When someone unleashes a seemingly incomprehensible amount of rage upon innocent civilians – as seen in the recent Virginia Tech killings – there is one question everyone seems to ask: “What would motivate someone to do such a thing.” The problem is that this question often leads people to try to “de-motivate” criminals, which is simply not a realistic objective.
After focusing for nearly 100 years on the unrealistic task of de-motivating the offender, the field of criminology was given a reprieve in 1979 when Lawrence Cohen and Marcus Felson developed the “Routine Activities” theory of crime. This theory shifted the emphasis from the motivated offender to a) the suitable target of crime, and b) the capable guardian against crime.
Cohen and Felson assumed that in any society at any time there would be no shortage of people “motivated” to commit crimes. By treating the “motivated offender” as a constant they were shifting emphasis to two variables, which can vary wildly across time and geographical location. And they also provide the best explanation for the necessity of firearms ownership by responsible citizens.
Since the “suitable target” and “capable guardian” concepts are undoubtedly unfamiliar to most readers, I would suggest that we indulge in a creative exercise. It starts with the reader imagining he is a motivated offender – specifically, one who is motivated to commit the crime of burglary in a typical residential neighborhood in the year 1957.

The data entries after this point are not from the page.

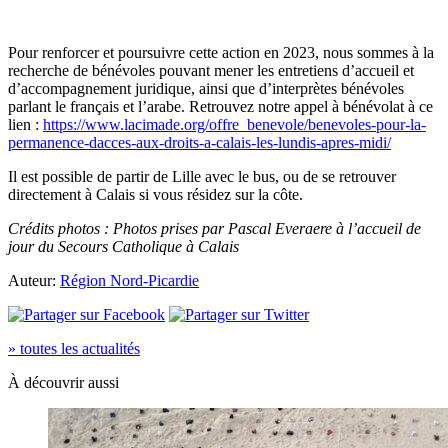
Pour renforcer et poursuivre cette action en 2023, nous sommes à la
recherche de bénévoles pouvant mener les entretiens d’accueil et
d’accompagnement juridique, ainsi que d’interprètes bénévoles
parlant le français et l’arabe. Retrouvez notre appel à bénévolat à ce
lien :
https://www.lacimade.org/offre_benevole/benevoles-pour-la-
permanence-dacces-aux-droits-a-calais-les-lundis-apres-midi/
Il est possible de partir de Lille avec le bus, ou de se retrouver
directement à Calais si vous résidez sur la côte.
Crédits photos : Photos prises par Pascal Everaere à l’accueil de
jour du Secours Catholique à Calais
Auteur:
Région Nord-Picardie
» toutes les actualités
À découvrir aussi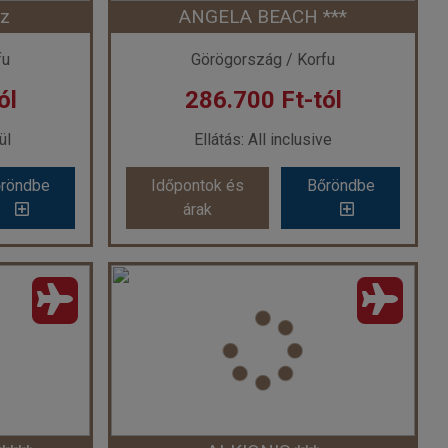
áz
ANGELA BEACH ***
 7 éj
Időpont: 2026-09-18 | 7 éj
fu
Görögország / Korfu
ól
286.700 Ft-tól
-tól
már 274.390 Ft-tól
ül
Ellátás: All inclusive
röndbe
Időpontok és
Bőröndbe
röndbe
Időpontok és
Bőröndbe
árak
árak
z
ANGELA BEACH ***
ág
Ország:
Görögország
i
Város:
Roda
ővel
Utazás módja:
Repülővel
kül
Ellátás:
All inclusive
manház
Szálláskategória:
Hotel ***
tágyazható)
Szobatípus:
Kétágyas szoba Kertre néző
Időtartam:
7 éj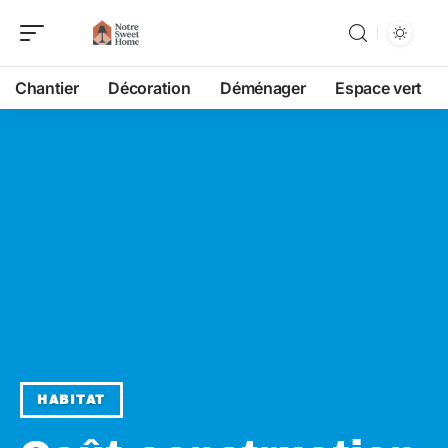
Chantier
Décoration
Déménager
Espace vert
HABITAT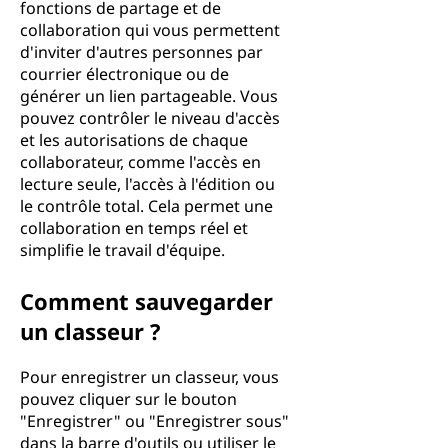
fonctions de partage et de
collaboration qui vous permettent
d'inviter d'autres personnes par
courrier électronique ou de
générer un lien partageable. Vous
pouvez contrôler le niveau d'accès
et les autorisations de chaque
collaborateur, comme l'accès en
lecture seule, l'accès à l'édition ou
le contrôle total. Cela permet une
collaboration en temps réel et
simplifie le travail d'équipe.
Comment sauvegarder
un classeur ?
Pour enregistrer un classeur, vous
pouvez cliquer sur le bouton
"Enregistrer" ou "Enregistrer sous"
dans la barre d'outils ou utiliser le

If you take a few minutes to imagine you are “casing” a residence – that is, looking inside before entering – you will notice something interesting: There are few suitable targets inside.
All of the valuables inside the average 1950s home were simply too bulky for the average burglar to steal by himself. The television (there was probably only one), the radio, and the stereo system (probably a turntable connected to a receiver and two big speakers) were all many times heavier than they are today.
But there is something else the would-be 1957 burglar would see upon looking in the house: A housewife, or, in other words, a capable guardian.
Imagine further that due to the absence of suitable (i.e., light and expensive) targets and the presence of the capable guardian you delay your burglary attempt until 2007, though your motivation has never waned.
In the process of “casing” the average 2007 home, you see something very different. The television (now there are several), radio, and stereo got a whole lot lighter. And there are all kinds of new, light, portable, and expensive goodies to steal (laptops, DVD players, iPods, etc.). They all go by the same name: Suitable targets.
And, of course, you probably notice something else: Mrs. Cunningham isn’t home. In other words, there is no capable guardian standing in your way.
Property crimes have not increased dramatically in the last 50 years because of some magic increase in the number of evil people who are motivated to commit crimes like burglary. The motivated offenders have always been there. It’s just easier today to do what they have always wanted to do.
The story is no different with regard to violent crime. Today, we live in a society that is more densely populated than it was fifty years ago. Furthermore, the percentage of people living in urban as opposed to rural areas has dramatically increased. That means the motivated rapist (or murderer or mugger) has access to more suitable targets than ever before.
And, needless to say, the fact that people delay marriage and frequent bars and shopping malls in greater number means they are in greater peril. While the number of suitable targets has been rising, capable guardians have been disappearing.
Our nation’s colleges have long been a safe haven for criminals because they are areas with a heavy concentration of suitable targets for violent crime. The campuses keep growing as a larger percentage of the population now sees the necessity of getting a college education. And the freshmen classes who are getting away from the guardianship of mom and dad for the first time are classes mostly comprised of young women.
The University of Utah is one of a minority of schools that realizes there is one way to turn suitable targets into unsuitable targets for violence: Let them carry guns on campus. And other schools like The University of South Carolina and other colleges in that state may soon follow suit.
City College of San Francisco, on the other hand, is taking a different approach. They not only plan to keep their students unarmed but also their campus police. In fact, the school recently lost a police chief who resigned in frustration after someone stormed the campus threatening to kill innocent students. The man was arrested but only after campus police called in reinforcements from the City of San Francisco.
City College of San Francisco has every right to expend time and resources on teaching and research activity that seeks to understand and reduce the motivation of those who seek to harm us. They may ask the question “why do killers hate us?” They may even seek to sooth the killer’s inner child.
But the motivation to harm others can never be extinguished from the depths of the human soul. One can only keep the harmful at a safe distance with a loaded gun.